╭─ Lesetext
# Suche Programm um Mp3 Qualität zu Prüfen



## 90210 (11. Juni 2012)

*Suche Programm um Mp3 Qualität zu Prüfen*

Hallo

ich suche ein Programm das mir die Qualität einer Mp3 prüfen kann alles unter 190bit ist schlecht  mehr geht immer 

doch leider kann man ja von 190bit auf 80bit und dann wieder auf 320bit doch leider bleibt die Qualität dann schlecht 

und ich suche ein Programm das mir die 100% Qualität einer mp3 datei ansagen kann !


----------



## Sesfontain (11. Juni 2012)

*AW: Suche Programm um Mp3 Qualität zu Prüfen*

google: spek
zeigt genau an, ob du ne legit has, transcode, boost oder sowas


----------



## NuTSkuL (11. Juni 2012)

*AW: Suche Programm um Mp3 Qualität zu Prüfen*

guter tipp 
nur gibts dafür auch en anleitung oder so?  hab grad spaßenshalber mal n par 24 bit flacs mit ner mp3 verglichen und außer, dass es "regelmäßiger" aussieht, hat die flac kein vorteil


----------



## Sesfontain (11. Juni 2012)

*AW: Suche Programm um Mp3 Qualität zu Prüfen*

ich glaub das wär copyright dies das, wenn ich den spek guide aus lubland hier reinsetz, also lass ichs mal 
wichtig zu sehen:
legit tunes (gekauft  320er mp3s oder eben gekaufte flacs) haben ihren peak bei ca. 18-22khz.
alles drunter ist nicht clean. (youtube rips peaken bspw. immer unter 15, wenn sie gut gerippt wurden schaffen sie es optisch noch an eine transcode)
ist ein klarer trennstrich bei 15khz zu erkennen, der auch bestenfalls noch rot ist, hast du einen boost, sind leichte grüne striche, die bis 20khz vordringen, hast du eine transcode. in jedem fall ist es ein fake.
die bitrate wird oben angezeigt.
lossless unterscheidet sich von mp3s oft dadurch, dass sie spek a) satter ist und b) höher (bis zu 22khz) peakt. allerdings können auch gut gemasterte mp3s das, weshalb es eigentlich keinen richtig markanten unterschied zwischen mp3 und flac in spek gibt.
spek ist daher nur eine richtlinie.


----------



## Herbboy (14. Juni 2012)

*AW: Suche Programm um Mp3 Qualität zu Prüfen*



90210 schrieb:


> Hallo
> 
> ich suche ein Programm das mir die Qualität einer Mp3 prüfen kann alles unter 190bit ist schlecht  mehr geht immer
> 
> ...



Wozu soll das gut sein? Du hörst doch, ob eine MP3 gut genug für dich klingt oder nicht, und die MP3 hast Du ja eh schon - was nutzt es also, zu wissen, welchen rein "formalen" Wert die MP3 mal hatte?  ^^


----------
╰─
╭─ Vorliegende Datensätze
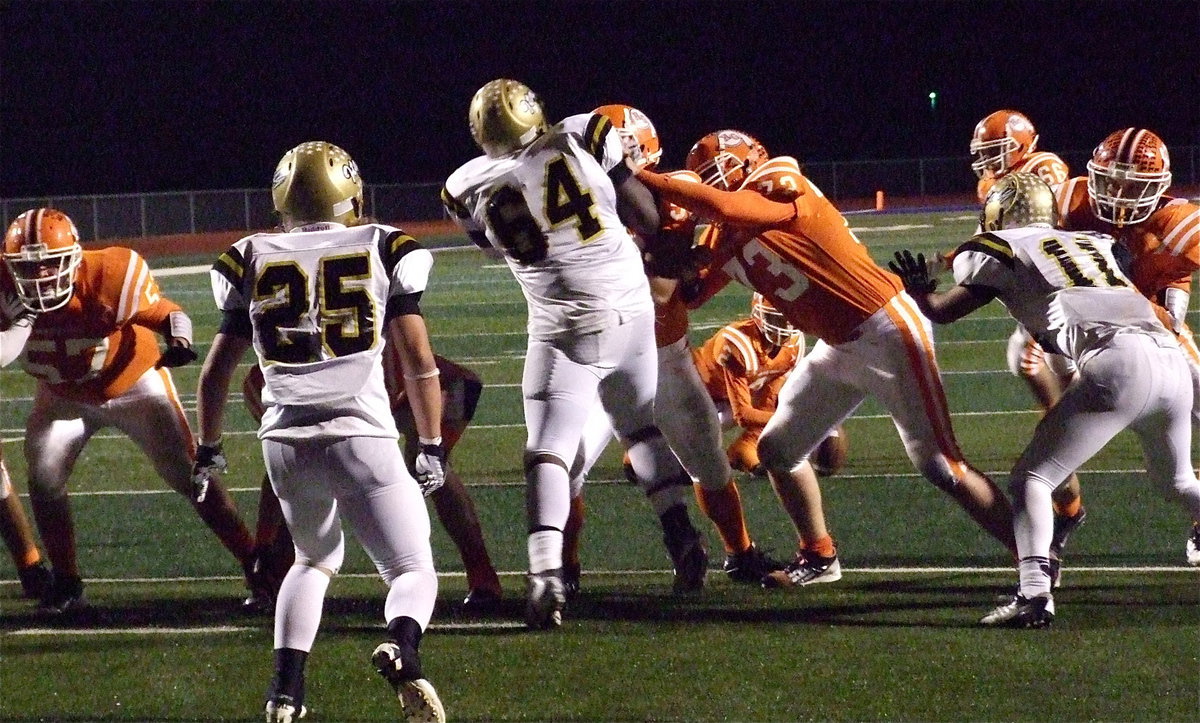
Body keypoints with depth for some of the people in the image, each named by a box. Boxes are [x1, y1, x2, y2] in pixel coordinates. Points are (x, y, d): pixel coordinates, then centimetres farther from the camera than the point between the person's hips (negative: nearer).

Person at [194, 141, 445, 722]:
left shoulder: (253, 263, 10)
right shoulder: (382, 251, 4)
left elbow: (215, 373, 14)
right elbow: (418, 360, 1)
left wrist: (208, 448, 28)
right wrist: (431, 446, 10)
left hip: (286, 442, 3)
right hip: (361, 438, -3)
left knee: (316, 559, 28)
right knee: (412, 572, 5)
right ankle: (401, 647, -29)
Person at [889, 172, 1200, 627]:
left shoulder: (1003, 251, 14)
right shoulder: (1094, 244, 30)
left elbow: (943, 311, 14)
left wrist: (917, 292, 35)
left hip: (1116, 366, -6)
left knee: (1031, 479, 1)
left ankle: (1035, 593, -18)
╰─
Stimmen die folgenden Aussagen mit dem Forumsthread überein? Antworte jeweils mit Ja oder Nein und zitiere die entscheidenden Worte wörtlich: (a) Gekaufte 320er MP3s haben ihren Peak bei etwa 18 bis 22 kHz; (b) in Spek gibt es einen markanten Unterschied zwischen MP3 und FLAC; (c) die Bitrate wird in Spek unten angezeigt.

(a) Ja: „haben ihren peak bei ca. 18-22khz“
(b) Nein: „weshalb es eigentlich keinen richtig markanten unterschied zwischen mp3 und flac in spek gibt“
(c) Nein: „die bitrate wird oben angezeigt“